Asking for the “best of the best” will largely give you white male applicants. Telling would-be employees that a company has a “work hard, play hard” culture may signal to older workers that it’s a Millennials club. Including the phrase “competitive salary” can be a turn-off to women, who may be less inclined to negotiate.

“The words we use send a really powerful message to people about whether this is a place you’ll fit in or a place where you’ll belong,” said Joelle Emerson, founder and chief executive of Paradigm, a consulting firm that focuses on growing companies’ diversity. “Typically, job descriptions reflect in many ways the underlying culture and values of the organizations that write them.”

Inclusive language that includes words like “creative” instead of “hacker,” “thoughtful” instead of “genius” or “willing to learn” instead of “natural ability” will broaden the scope of candidates to include many that may have otherwise not thought to apply.

Textio, a company that grew out of a successful crowdfunding campaign, has until now been the only such program that relies on machine learning to build its lexicon of problem terms and suggest more inclusive synonyms to its users.

Ettling said the SAP software was built initially to scrub out gender biases, though as it becomes more widely adopted and the algorithm can track a greater breadth of behavior, he expects they will expand it to include other areas of bias including age and race.

“The tech industry is, as we say in South Africa, very male and pale, but the world’s not that way.
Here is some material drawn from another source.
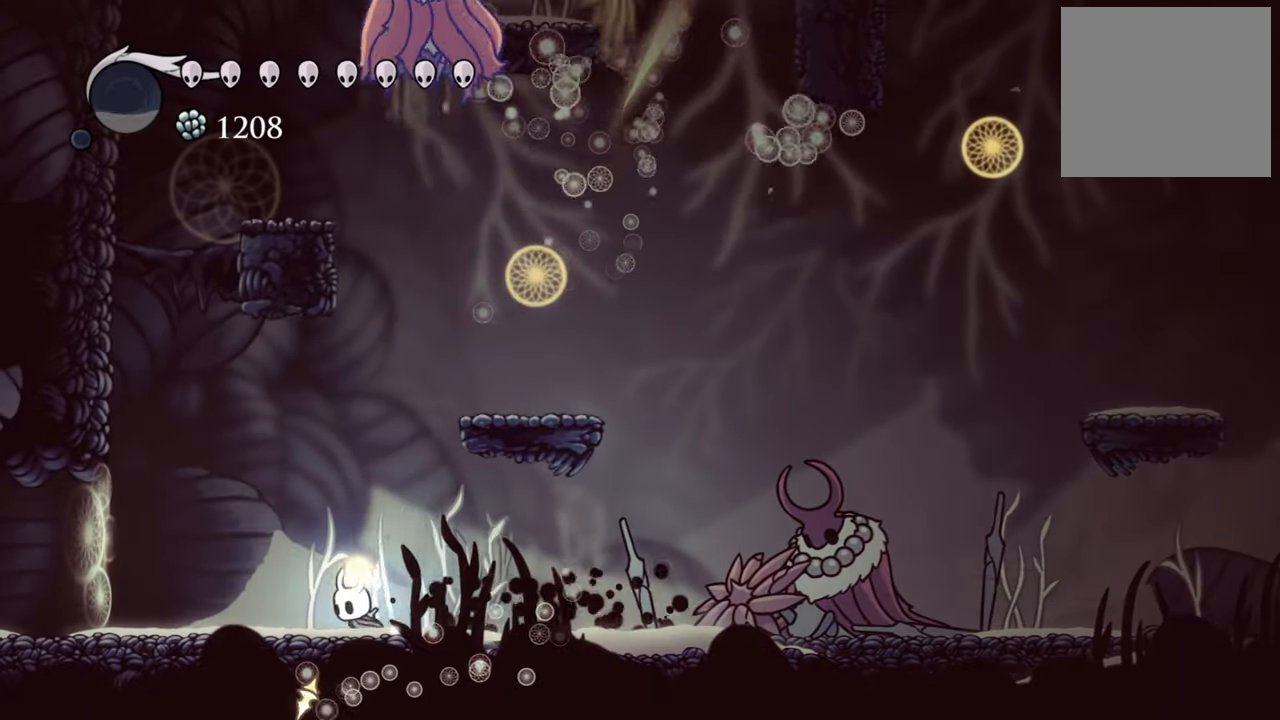
{"buttons": ["DPAD_RIGHT"], "events": [[60, "DPAD_LEFT", "up"], [260, "DPAD_RIGHT", "down"]]}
The world has never been that, and the industry needs to change,” said Ettling, a South African native who fits his rhyming characterization of the industry. “In tech, it’s not about your gender or the color of your skin or the language you speak, it really is about your intelligence and your ability to innovate. It’s an industry where you would think diversity should be super high on their priorities because it will only help innovation.”

The issue of diversifying tech, and Silicon Valley at large, has attracted attention from workers, federal regulators and entrepreneurs who have built businesses around that goal.

Explicitly advertising for workers of a particular race or gender is outlawed by the Civil Rights Act, but, experts said, companies often hint at what kind of person they imagine in the job — whether they know it or not.

The software the industry builds, as it turns out, may be part of the solution.